Compared to last year, an increasing number of SMEs are looking at invoice financing solutions, with almost 20% of respondents using supply chain finance, factoring or invoice discounting to improve their working capital. Businesses in every country have also increased usage of both traditional banking and more innovative programs such as peer-to-peer lending.

  • SMEs are willing to leverage cash flow from operations via invoice discounting if they have customers willing to collaborate.
  • Early payment practices are already established with terms-based discounts, but there is a much larger opportunity to stimulate growth even further by unlocking the potential of invoices, due and owed.

SMEs focus on the future When asked their level of concern about financing long-term versus short-term growth, more than 60% of SMEs overall said they were looking ahead to the long-term working capital needs of their business.

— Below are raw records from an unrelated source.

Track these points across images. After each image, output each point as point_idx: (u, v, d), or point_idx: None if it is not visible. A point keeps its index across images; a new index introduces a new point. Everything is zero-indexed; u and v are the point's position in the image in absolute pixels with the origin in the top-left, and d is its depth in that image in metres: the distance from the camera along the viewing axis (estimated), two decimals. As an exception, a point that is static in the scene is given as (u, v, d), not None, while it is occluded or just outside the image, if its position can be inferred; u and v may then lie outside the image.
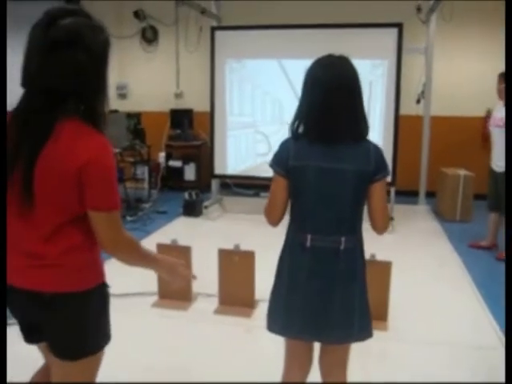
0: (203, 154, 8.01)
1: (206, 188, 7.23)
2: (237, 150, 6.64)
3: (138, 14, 8.24)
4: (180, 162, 8.05)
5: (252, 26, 6.30)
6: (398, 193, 6.32)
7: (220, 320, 3.53)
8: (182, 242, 3.71)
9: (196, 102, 8.12)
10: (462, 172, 6.54)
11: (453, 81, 7.47)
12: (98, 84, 1.58)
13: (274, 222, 2.01)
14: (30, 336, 1.75)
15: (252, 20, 6.64)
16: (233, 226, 6.01)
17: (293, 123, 1.94)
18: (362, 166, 1.86)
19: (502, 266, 4.74)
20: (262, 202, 7.50)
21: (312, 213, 1.91)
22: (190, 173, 8.08)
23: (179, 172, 8.03)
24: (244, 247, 3.65)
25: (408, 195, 7.07)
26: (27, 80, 1.54)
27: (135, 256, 1.68)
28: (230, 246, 3.65)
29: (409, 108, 6.82)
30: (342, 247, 1.90)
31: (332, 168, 1.86)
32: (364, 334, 2.01)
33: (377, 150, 1.91)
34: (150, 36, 8.45)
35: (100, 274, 1.68)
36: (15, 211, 1.55)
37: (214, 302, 3.71)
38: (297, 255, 1.94)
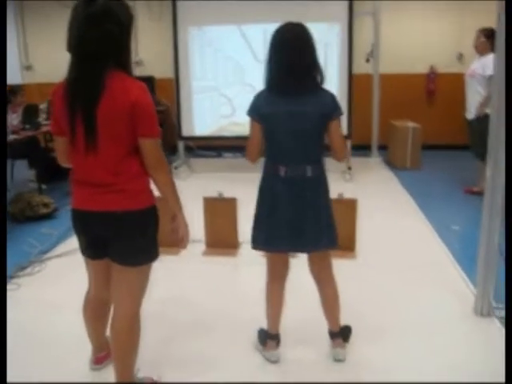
0: (166, 119, 8.31)
1: (171, 151, 7.59)
2: (202, 113, 7.00)
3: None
4: (144, 127, 8.31)
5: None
6: (353, 147, 6.85)
7: (209, 260, 3.99)
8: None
9: (156, 69, 8.35)
10: (411, 124, 7.15)
11: (399, 41, 8.02)
12: (126, 48, 2.02)
13: (253, 158, 2.51)
14: (98, 251, 2.17)
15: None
16: (202, 183, 6.37)
17: (265, 79, 2.43)
18: (321, 109, 2.36)
19: (446, 203, 5.38)
20: (225, 161, 7.96)
21: (283, 148, 2.42)
22: (154, 138, 8.36)
23: (144, 138, 8.29)
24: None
25: (362, 149, 7.64)
26: (72, 47, 1.95)
27: (171, 177, 2.10)
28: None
29: (359, 67, 7.29)
30: (308, 174, 2.41)
31: (297, 111, 2.36)
32: (331, 243, 2.54)
33: (332, 96, 2.42)
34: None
35: (153, 197, 2.12)
36: (82, 152, 1.99)
37: (201, 247, 4.14)
38: (274, 183, 2.45)
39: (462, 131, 6.01)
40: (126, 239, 2.07)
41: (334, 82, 6.53)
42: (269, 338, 2.69)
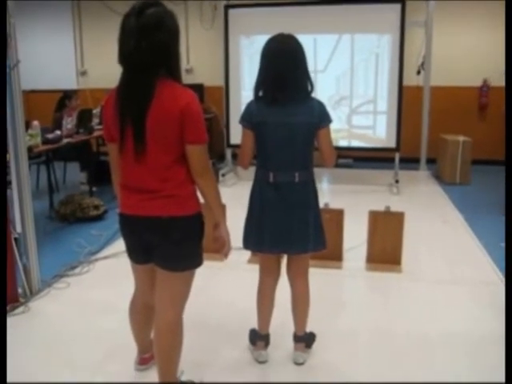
0: (214, 126, 8.44)
1: (218, 159, 7.68)
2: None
3: (147, -7, 8.55)
4: (192, 134, 8.42)
5: (263, 3, 6.68)
6: (401, 160, 6.78)
7: (253, 268, 3.99)
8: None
9: (206, 76, 8.51)
10: (461, 138, 7.00)
11: (451, 53, 7.90)
12: (176, 56, 2.05)
13: (244, 165, 2.59)
14: (143, 256, 2.20)
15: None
16: (249, 190, 6.43)
17: (255, 89, 2.49)
18: (309, 119, 2.44)
19: (495, 219, 5.25)
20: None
21: (273, 156, 2.49)
22: (202, 145, 8.48)
23: (192, 144, 8.42)
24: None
25: (410, 162, 7.54)
26: (125, 58, 1.98)
27: (215, 184, 2.14)
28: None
29: (409, 79, 7.21)
30: (296, 180, 2.48)
31: (286, 121, 2.43)
32: (318, 247, 2.61)
33: (320, 105, 2.48)
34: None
35: (199, 203, 2.14)
36: (131, 159, 2.02)
37: (246, 254, 4.16)
38: (264, 188, 2.53)
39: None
40: (171, 245, 2.09)
41: (383, 93, 6.48)
42: (258, 338, 2.76)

The exception was Italy, where long-term and short-term growth needs were more balanced, likely due to the economic and banking instability the country is experiencing.

Among the largest SMEs surveyed, 73% reported a focus on long-term growth.

How would SMEs spend more cash if they had it? Of the companies surveyed, 29% would purchase more inventory or equipment, 20% would invest in new technologies, 12% would invest in employees through hiring, wages, insurance, etc., and 16% would expand operations by opening a new location, exporting to new markets, etc. The majority of the companies have forward-looking plans that could benefit their business, their customers and the economy at large, if and when they are implemented.

Key learnings:

  • Buyer organizations that partner with their supply chain can encourage each other’s success and grow together.
  • Innovation drives industry advancements, so when SMEs can afford to innovate and make improvements to their business, their customers reap the benefits, too.